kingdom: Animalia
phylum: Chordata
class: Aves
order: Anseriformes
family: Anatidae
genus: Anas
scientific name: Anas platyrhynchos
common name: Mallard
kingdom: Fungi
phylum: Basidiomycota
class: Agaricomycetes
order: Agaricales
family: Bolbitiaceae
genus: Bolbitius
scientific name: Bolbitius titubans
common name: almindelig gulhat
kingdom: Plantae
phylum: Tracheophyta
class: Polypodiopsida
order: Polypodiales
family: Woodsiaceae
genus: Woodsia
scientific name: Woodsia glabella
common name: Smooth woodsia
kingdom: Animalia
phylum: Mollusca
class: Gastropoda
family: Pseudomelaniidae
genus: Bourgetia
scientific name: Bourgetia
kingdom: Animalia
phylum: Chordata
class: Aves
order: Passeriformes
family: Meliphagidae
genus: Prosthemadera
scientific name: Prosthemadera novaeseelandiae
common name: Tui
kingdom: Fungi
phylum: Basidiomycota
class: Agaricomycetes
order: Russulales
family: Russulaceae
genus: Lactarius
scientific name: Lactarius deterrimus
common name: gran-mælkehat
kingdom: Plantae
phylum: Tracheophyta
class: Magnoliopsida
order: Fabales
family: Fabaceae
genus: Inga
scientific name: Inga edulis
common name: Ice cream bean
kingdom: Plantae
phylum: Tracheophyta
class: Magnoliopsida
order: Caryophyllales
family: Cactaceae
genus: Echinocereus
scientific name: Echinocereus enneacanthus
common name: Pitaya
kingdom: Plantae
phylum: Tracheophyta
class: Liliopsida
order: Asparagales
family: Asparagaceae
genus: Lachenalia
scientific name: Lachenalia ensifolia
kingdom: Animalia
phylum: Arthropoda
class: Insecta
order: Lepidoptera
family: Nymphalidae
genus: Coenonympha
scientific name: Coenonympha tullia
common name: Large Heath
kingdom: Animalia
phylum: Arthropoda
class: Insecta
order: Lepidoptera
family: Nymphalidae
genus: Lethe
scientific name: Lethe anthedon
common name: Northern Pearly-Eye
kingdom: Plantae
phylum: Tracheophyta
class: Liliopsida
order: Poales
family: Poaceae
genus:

AIM OF THE EXERCISE — Rewrite the lines from the one with "order: Agaricales" to the one with "common name: Smooth woodsia", both included, as a JSON list of strings with one string per line.

FINAL RESULT —
[
  "order: Agaricales",
  "family: Bolbitiaceae",
  "genus: Bolbitius",
  "scientific name: Bolbitius titubans",
  "common name: almindelig gulhat",
  "kingdom: Plantae",
  "phylum: Tracheophyta",
  "class: Polypodiopsida",
  "order: Polypodiales",
  "family: Woodsiaceae",
  "genus: Woodsia",
  "scientific name: Woodsia glabella",
  "common name: Smooth woodsia"
]